Only once our needs for love, belonging and esteem are at least partially, constructively met, do we begin asking: “What’s it all for?” This is your self-actualization engine kicking online. Your inner monk, philosopher, or startup founder. This is where you stop playing defense and start building meaning. Where trauma becomes purpose. Where healing becomes art. These are the functions, that once they come online allow us to thrive, both as individuals and as a species. This is where we begin to understand who we really are, what we are here for, and why we should lift up as many people to self actualization as possible.

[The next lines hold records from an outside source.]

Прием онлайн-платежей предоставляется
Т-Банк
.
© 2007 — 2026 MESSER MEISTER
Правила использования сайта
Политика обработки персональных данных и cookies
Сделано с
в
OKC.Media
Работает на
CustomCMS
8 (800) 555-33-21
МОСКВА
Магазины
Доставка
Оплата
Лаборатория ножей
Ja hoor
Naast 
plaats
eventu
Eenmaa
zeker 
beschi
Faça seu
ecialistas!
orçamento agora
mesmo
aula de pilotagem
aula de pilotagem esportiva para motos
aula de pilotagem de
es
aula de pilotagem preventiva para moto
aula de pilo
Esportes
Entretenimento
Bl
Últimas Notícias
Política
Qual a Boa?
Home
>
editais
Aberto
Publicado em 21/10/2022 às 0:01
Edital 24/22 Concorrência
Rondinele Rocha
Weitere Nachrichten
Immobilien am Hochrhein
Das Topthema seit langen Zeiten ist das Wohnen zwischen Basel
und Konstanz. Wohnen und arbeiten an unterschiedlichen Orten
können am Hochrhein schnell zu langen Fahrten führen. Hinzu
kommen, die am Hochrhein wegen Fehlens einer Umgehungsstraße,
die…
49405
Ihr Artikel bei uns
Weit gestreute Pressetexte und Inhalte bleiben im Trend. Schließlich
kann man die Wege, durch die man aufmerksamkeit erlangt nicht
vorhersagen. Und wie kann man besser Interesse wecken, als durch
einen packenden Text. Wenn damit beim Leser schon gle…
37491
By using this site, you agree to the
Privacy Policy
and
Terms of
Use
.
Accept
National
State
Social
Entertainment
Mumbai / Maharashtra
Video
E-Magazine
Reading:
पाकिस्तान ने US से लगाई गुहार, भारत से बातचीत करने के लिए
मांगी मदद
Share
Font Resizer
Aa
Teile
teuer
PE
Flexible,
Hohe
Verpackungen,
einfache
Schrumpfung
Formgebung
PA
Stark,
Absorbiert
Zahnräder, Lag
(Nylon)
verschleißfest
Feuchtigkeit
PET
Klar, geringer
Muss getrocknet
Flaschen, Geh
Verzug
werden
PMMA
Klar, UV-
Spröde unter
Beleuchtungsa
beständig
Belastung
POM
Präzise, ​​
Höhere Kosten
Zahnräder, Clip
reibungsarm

Too Long, Didn’t Repress: Summary Table
Processes | Description | Therapy | Personal Changes | Social Changes (Future Chapters) |
Automatic Behavioral Algorithms | Reflexes, habits, addictions, behavioral loops | Behavioral Therapy | Replace triggers, reinforce new habits, start small | Social Planning, Increasing Access to Mental Health Care, Tuning Welfare Systems to Lead to Lasting Changes |
Automatic Emotional Algorithms | Emotions on autoplay | DBT | Use mindfulness, emotion regulation, and crisis skills | Increasing cultural knowledge of effective DBT skills versus counterproductive ones, Expanding Mental Health and Group Therapy |
Automatic Cognitive Algorithms | Thought patterns & inner critic, false negative beliefs | CBT | Catch, challenge, and reframe automatic thoughts | Increasing cultural knowledge of automatic negative thoughts beliefs. Expanding Access to Mental Health Care. Social Planning |
SubconsciousAlgorithmic Modifiers | Subconscious drives, self deception, defense mechanisms | IFS, Psycho-dynamic | Explore old patterns and integrate shadow parts | Increasing Psychodynamic Training Programs and Expanding Access to Psychotherapy, Revamp fines, jail & other punitive measures. |
Conscious Tribal Algorithms | A sense of belonging | Humanistic, Maslowian | Identify unmet needs and maladaptve patterns, set realistic plans to work on these needs, build better narratives, learn to identify and reject judgment, tribal thinking | Automate away processes that frequently contribute to stress (tax preparation, insurance hoops, childcare, bank fines, improve public transport) in order to minimize cognitive waste & friction, Expand Community Centers, Expanding Access to Nature, Improving Culture Cohesion, Identify and address maladaptive paths that lead to school shootings and assassinations. |
Self Actualization Algorithms | Purpose & meaning | High Order Existential, Spiritual | Help others meet their needs, Minimize Cognitive Waste and Friction both in others and in yourself | Actively work towards a post-scarcity utopia, experiment with different ways to make the public active stakeholders and beneficiaries of improved efficiencies such as universal basic income, enable centrally planned corporate cities with alternate systems only as long as full transparency and public access is guaranteed |
You’re not broken. You’re a brilliantly confusing, upgradeable system. And the best part? These modes aren’t flaws — they’re features. You just need to learn how to navigate them.
So next time you find yourself biting your nails, being overwhelmed by feelings, or your brain says “You’re doomed,” try this instead:
Pause.
Ask: “Which algorithm am I employing right now?”
Use the right tool for the job.
And if nothing else — pet a dog, eat a snack, and breathe.